● Try it
Before copying, remove every picture, and then repeat all entries below precisely as written.

● Provided records
____________________
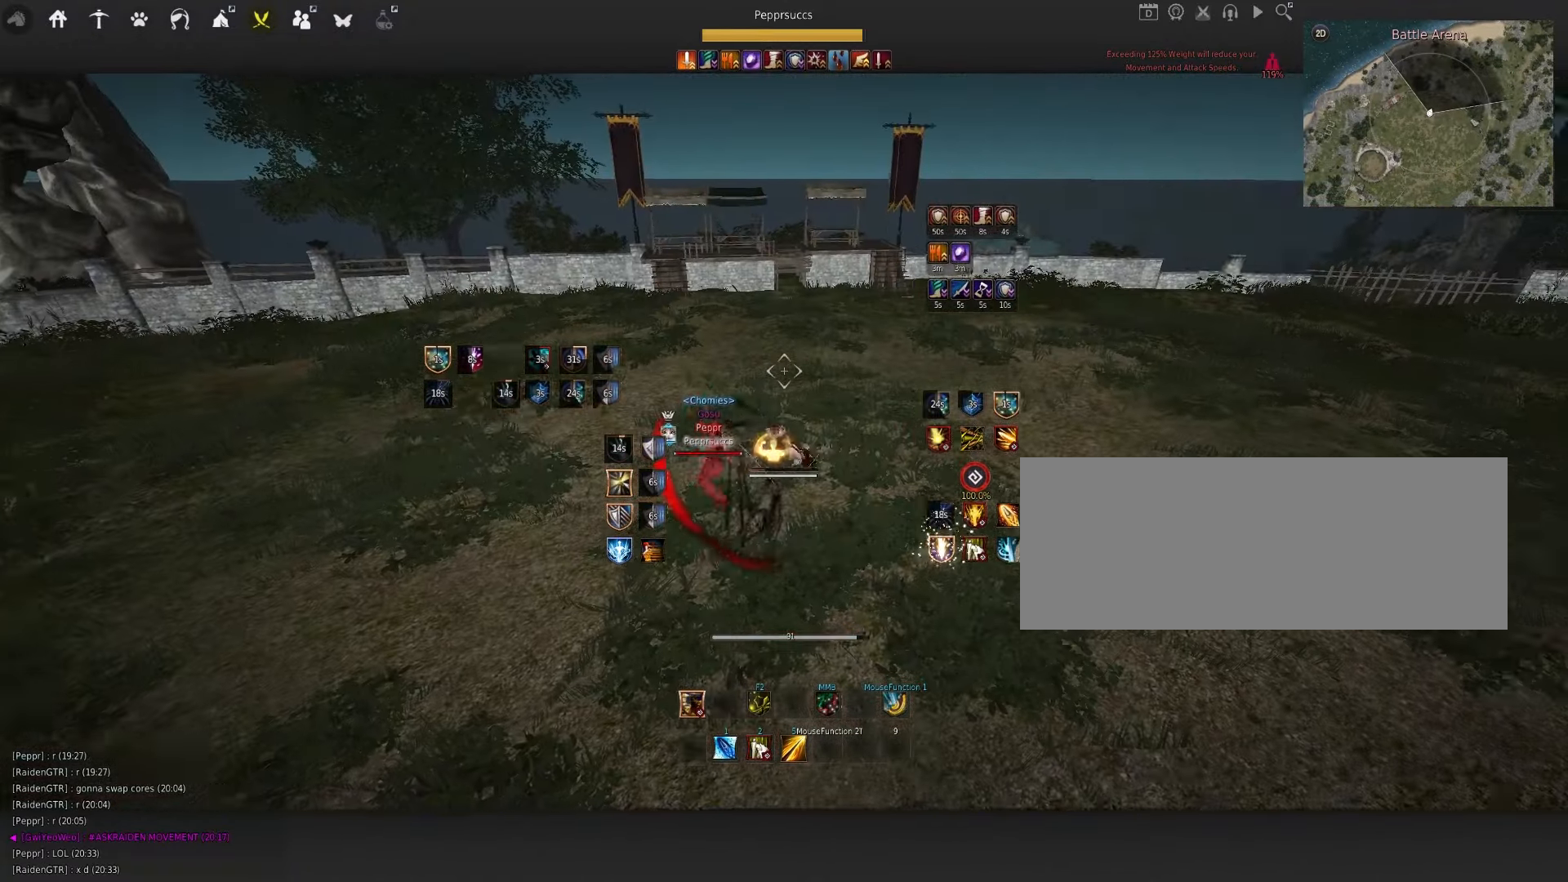
{"keys": ["d", "q"], "mouse": [], "events": [[17, "mouse_left", "down"], [17, "mouse_right", "down"], [217, "mouse_left", "up"], [250, "mouse_right", "up"]]}
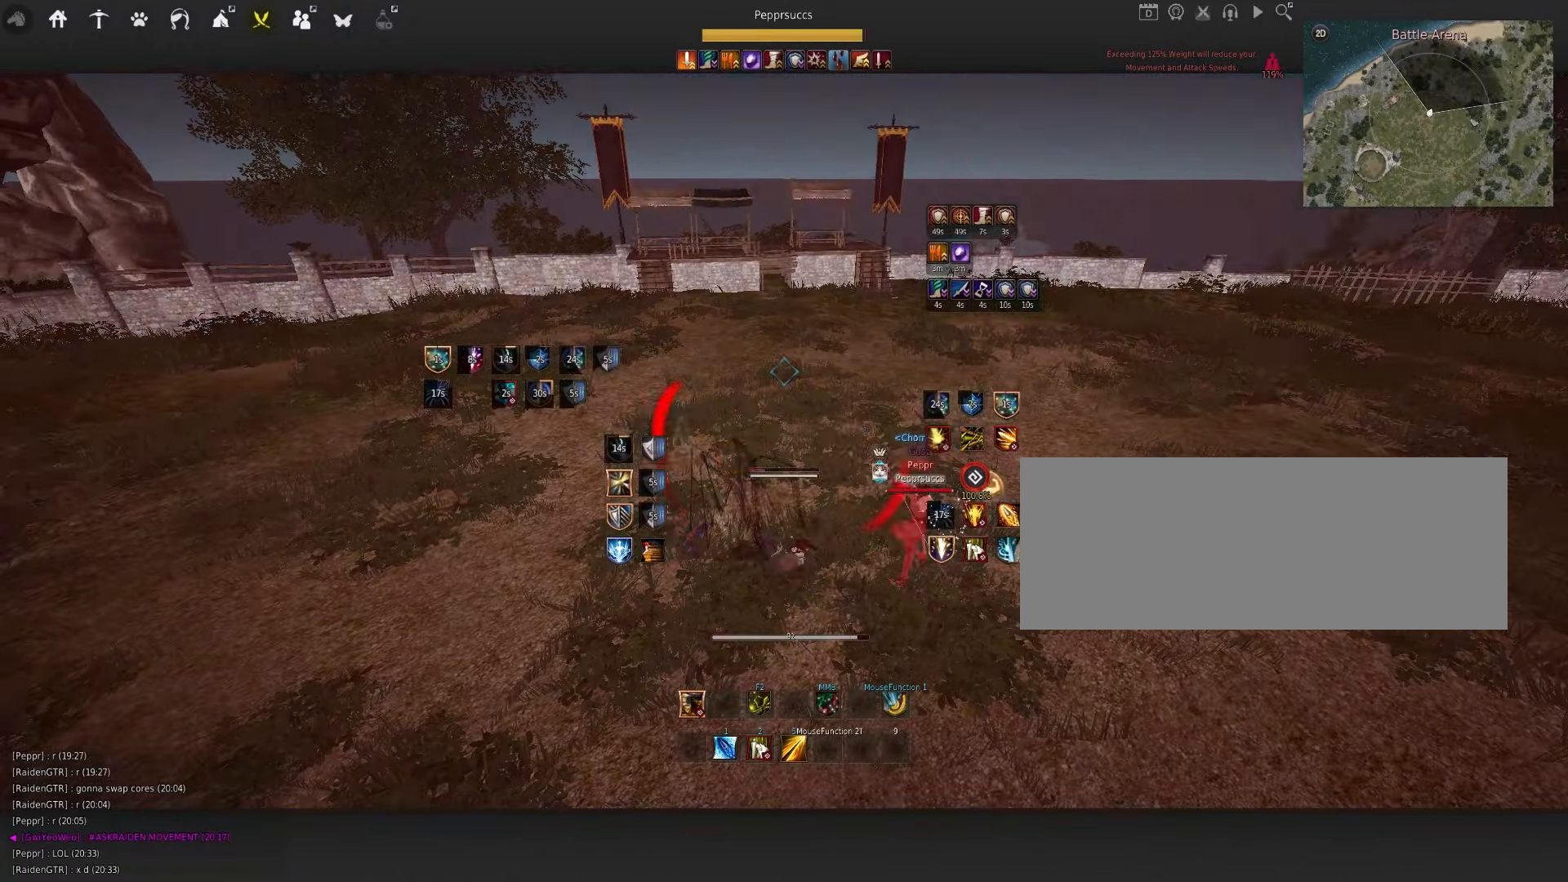
{"keys": ["d", "q"], "mouse": [], "events": [[17, "mouse_right", "down"], [33, "mouse_left", "down"], [283, "mouse_left", "up"], [333, "mouse_right", "up"]]}
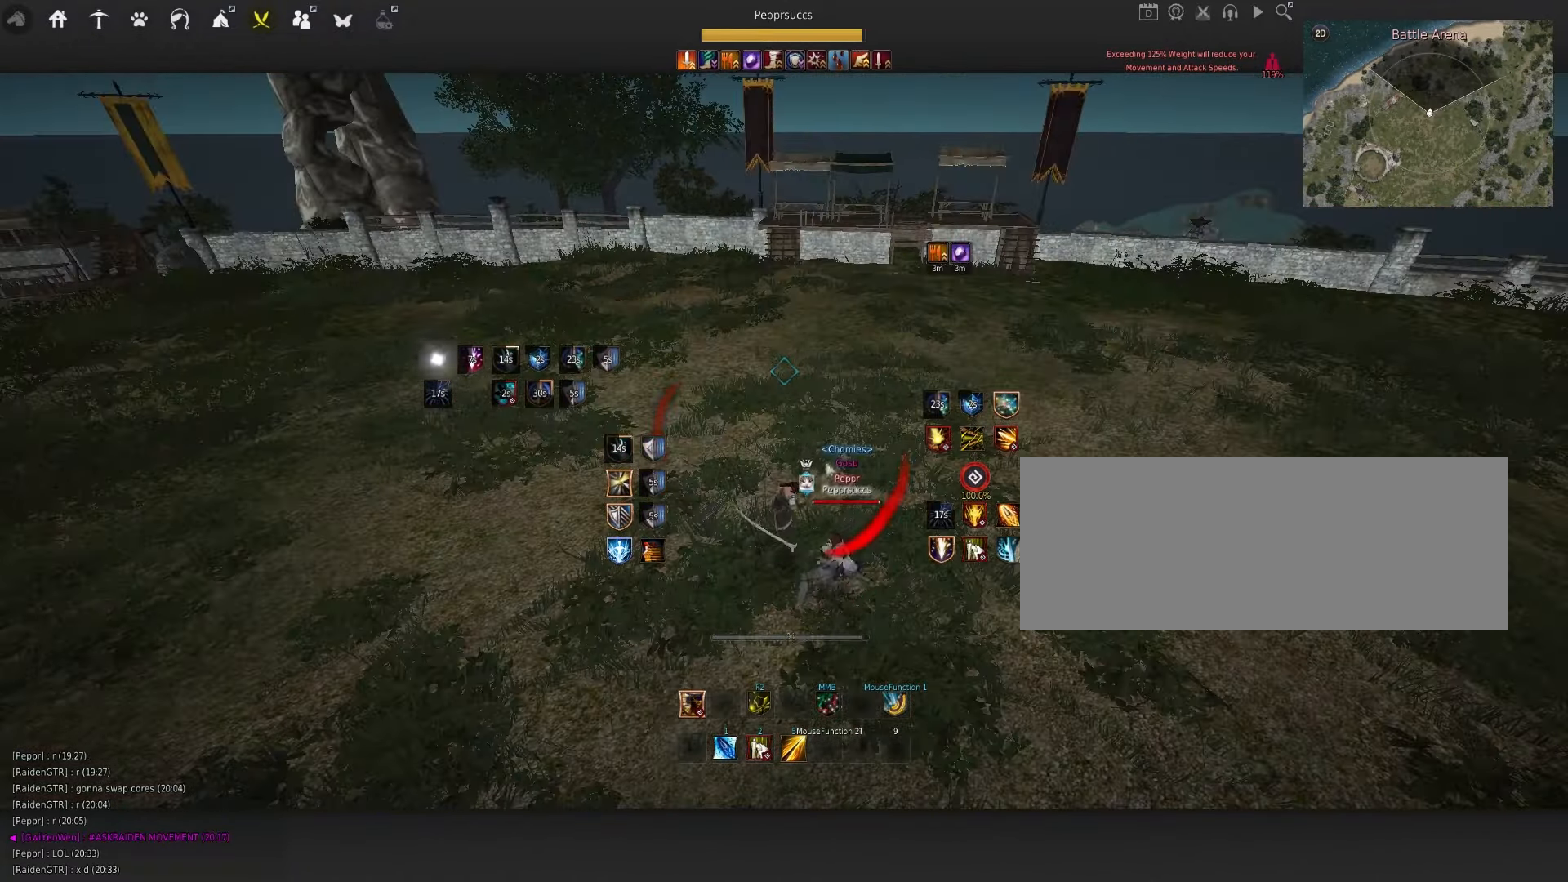
{"keys": [], "mouse": [], "events": [[250, "d", "up"], [267, "q", "up"]]}
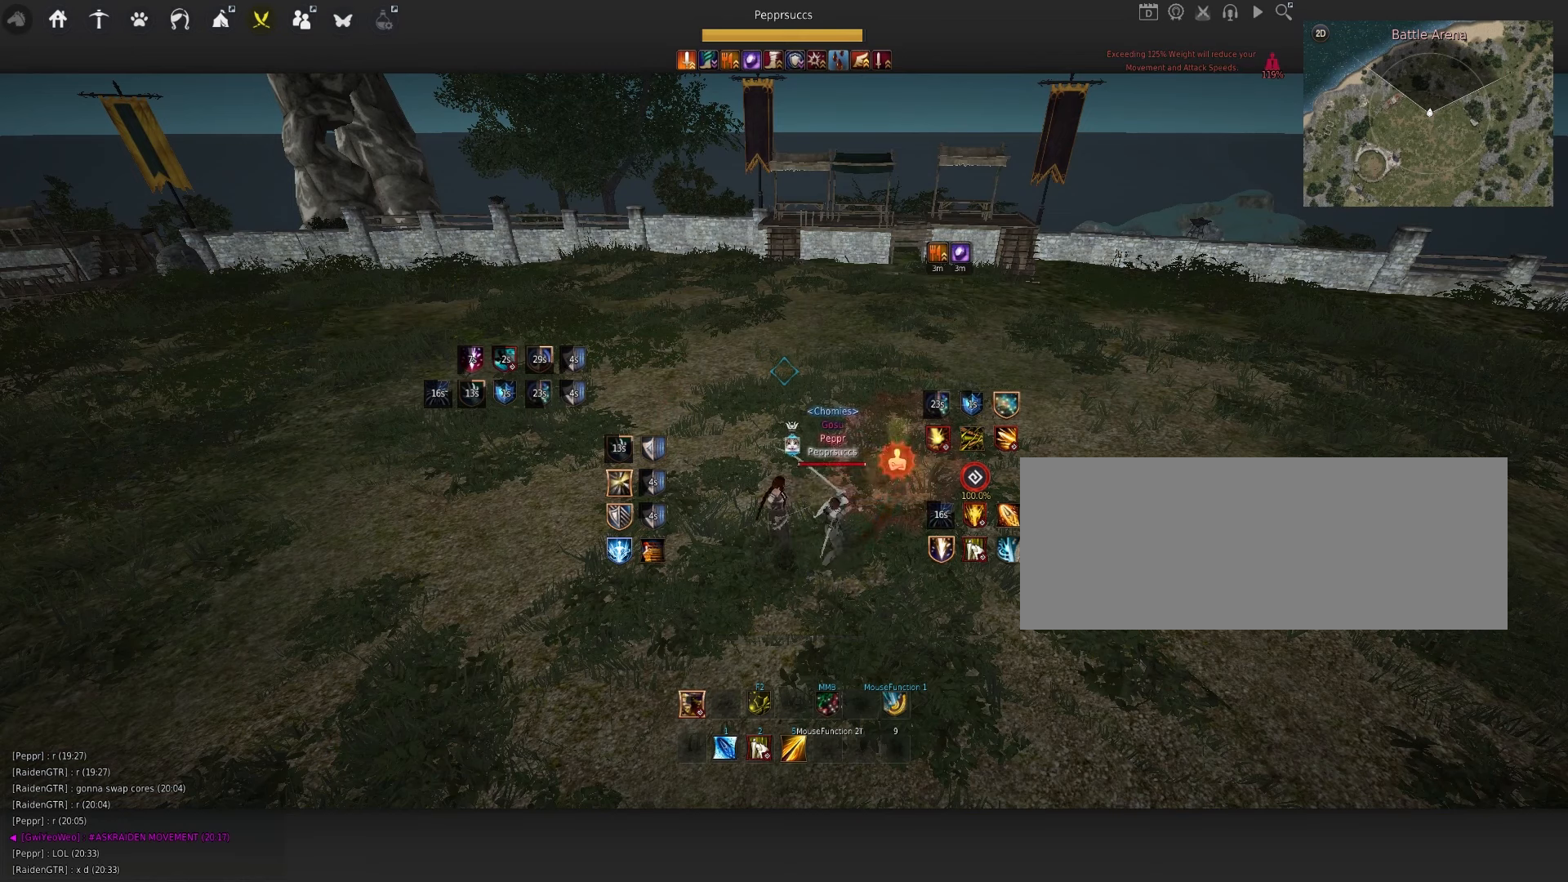
{"keys": [], "mouse": [], "events": []}
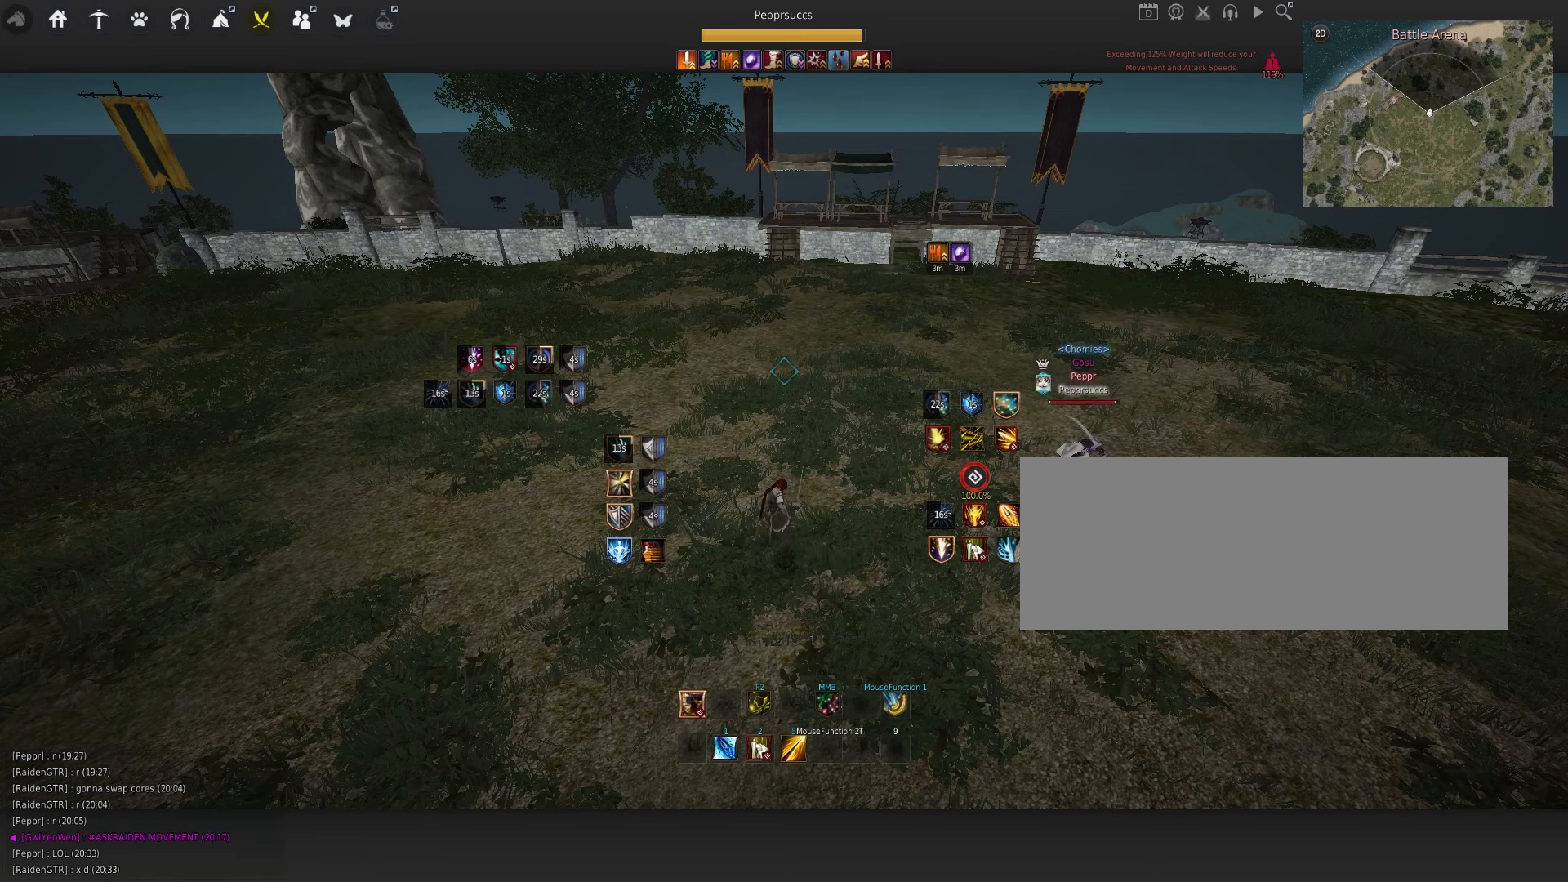
{"keys": [], "mouse": [], "events": []}
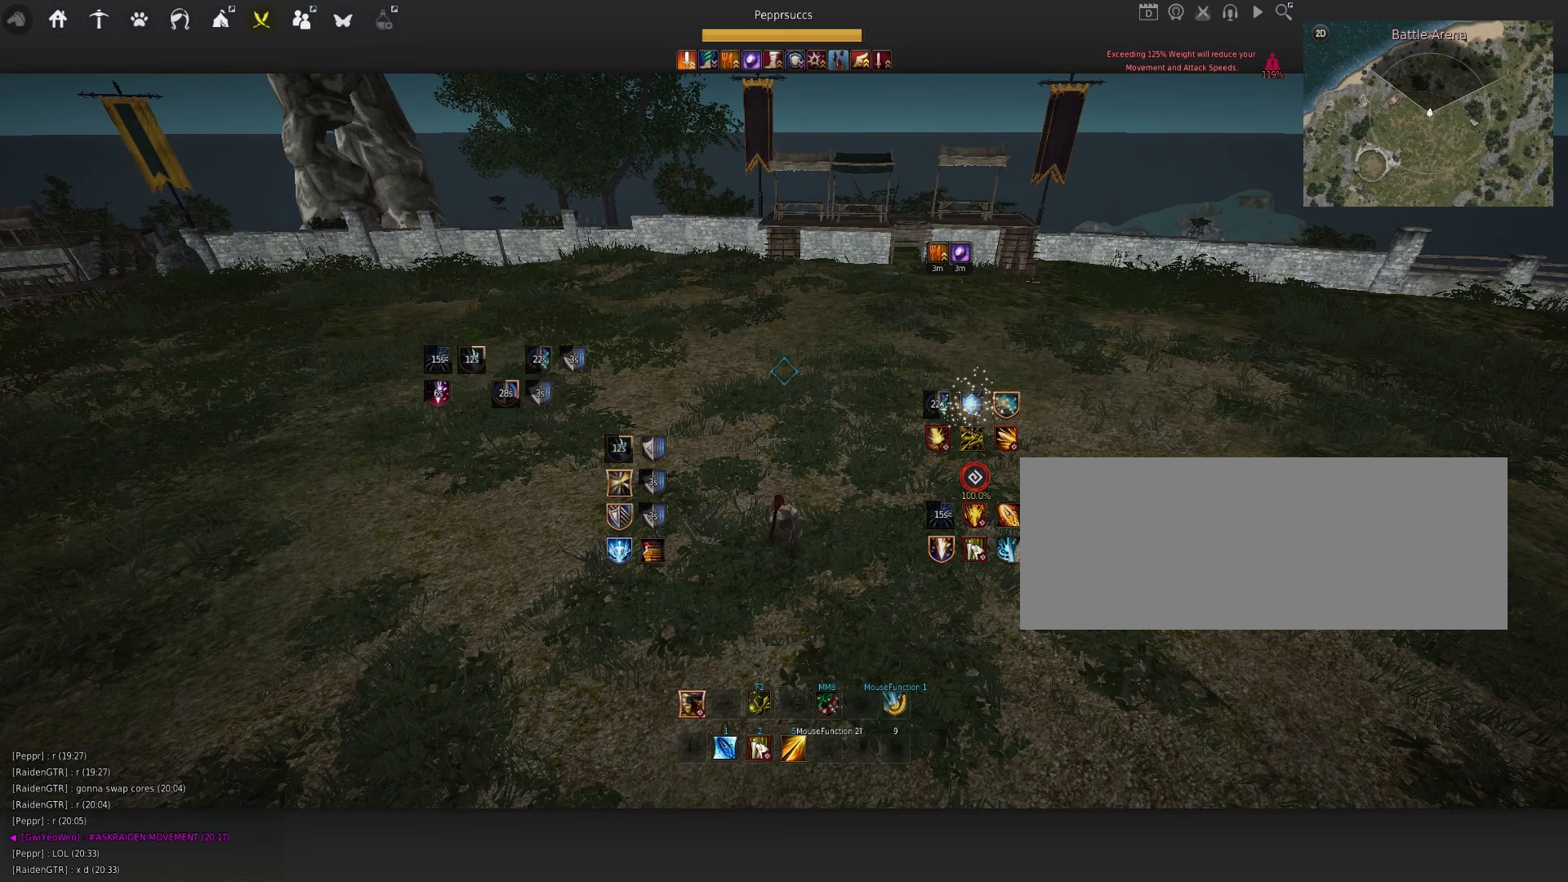
{"keys": [], "mouse": [], "events": []}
____________________
● Solution to this exercise
{"keys": ["d", "q"], "mouse": [], "events": [[17, "mouse_left", "down"], [17, "mouse_right", "down"], [217, "mouse_left", "up"], [250, "mouse_right", "up"]]}
{"keys": ["d", "q"], "mouse": [], "events": [[17, "mouse_right", "down"], [33, "mouse_left", "down"], [283, "mouse_left", "up"], [333, "mouse_right", "up"]]}
{"keys": [], "mouse": [], "events": [[250, "d", "up"], [267, "q", "up"]]}
{"keys": [], "mouse": [], "events": []}
{"keys": [], "mouse": [], "events": []}
{"keys": [], "mouse": [], "events": []}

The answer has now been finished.